━━━━━ INPUT DATA ━━━━━

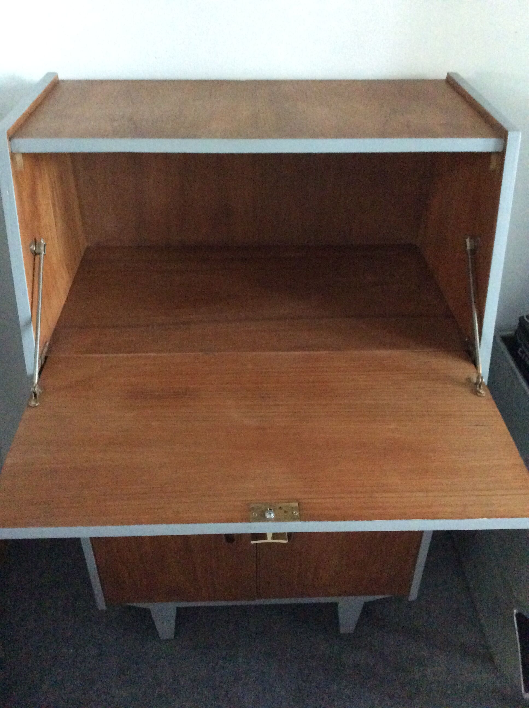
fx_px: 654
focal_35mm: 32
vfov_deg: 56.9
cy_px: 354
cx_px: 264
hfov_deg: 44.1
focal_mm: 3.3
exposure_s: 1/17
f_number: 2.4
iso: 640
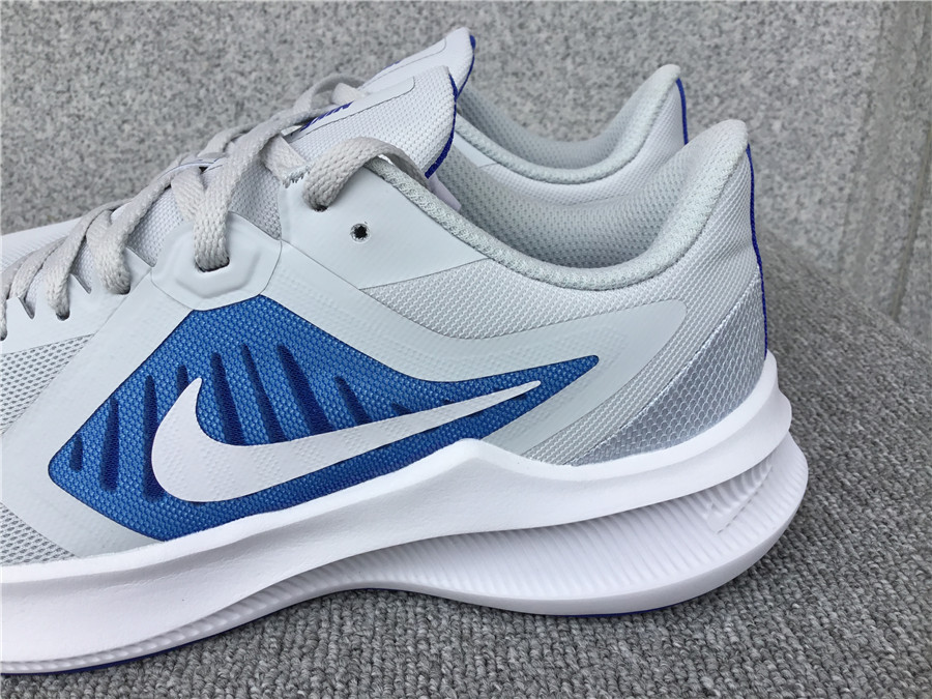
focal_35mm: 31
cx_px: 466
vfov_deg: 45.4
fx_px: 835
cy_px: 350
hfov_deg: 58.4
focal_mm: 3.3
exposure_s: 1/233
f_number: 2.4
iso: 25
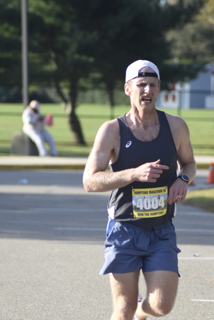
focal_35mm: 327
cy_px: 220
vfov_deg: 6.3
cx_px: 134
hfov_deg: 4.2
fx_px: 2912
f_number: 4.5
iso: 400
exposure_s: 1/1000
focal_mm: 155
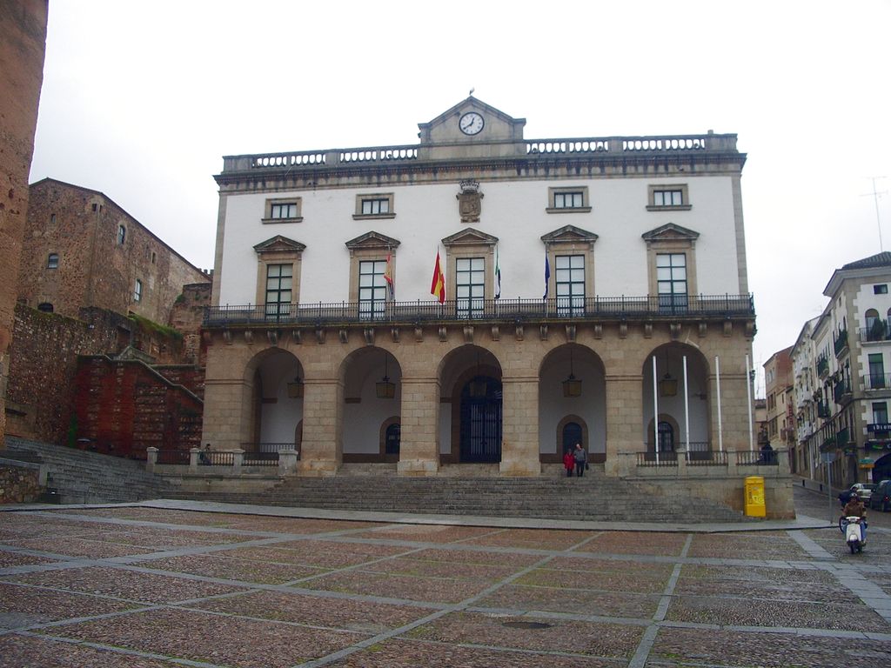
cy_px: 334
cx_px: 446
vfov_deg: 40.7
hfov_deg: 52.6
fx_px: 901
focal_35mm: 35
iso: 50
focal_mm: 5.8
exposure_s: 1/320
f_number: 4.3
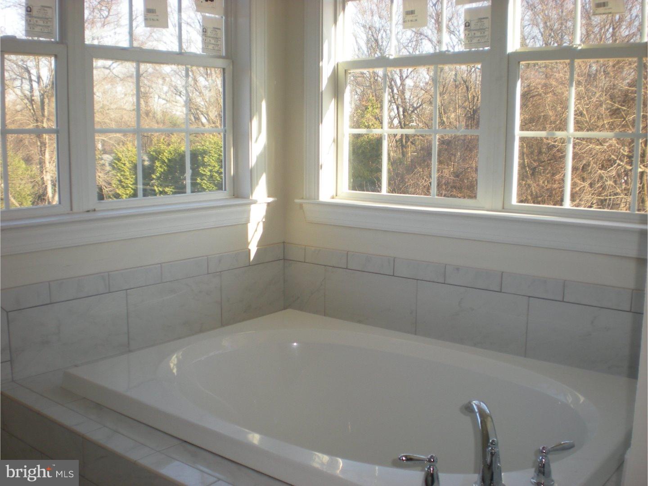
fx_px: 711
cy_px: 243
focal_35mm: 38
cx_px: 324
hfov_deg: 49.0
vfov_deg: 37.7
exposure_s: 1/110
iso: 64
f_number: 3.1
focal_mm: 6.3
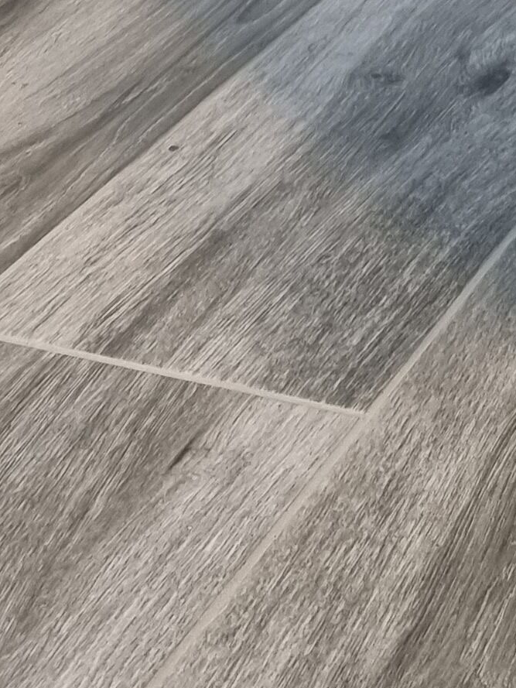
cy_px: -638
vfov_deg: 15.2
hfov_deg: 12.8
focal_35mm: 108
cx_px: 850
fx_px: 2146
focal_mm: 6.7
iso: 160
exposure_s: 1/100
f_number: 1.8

━━━━━

The last line of the entries marks the end, and the line with "hfov_deg: 49.0" marks the start. Output exactly those two lines and every line between them, nothing else, with the pictures left out.

__OUTPUT__.
hfov_deg: 49.0
vfov_deg: 37.7
exposure_s: 1/110
iso: 64
f_number: 3.1
focal_mm: 6.3
cy_px: -638
vfov_deg: 15.2
hfov_deg: 12.8
focal_35mm: 108
cx_px: 850
fx_px: 2146
focal_mm: 6.7
iso: 160
exposure_s: 1/100
f_number: 1.8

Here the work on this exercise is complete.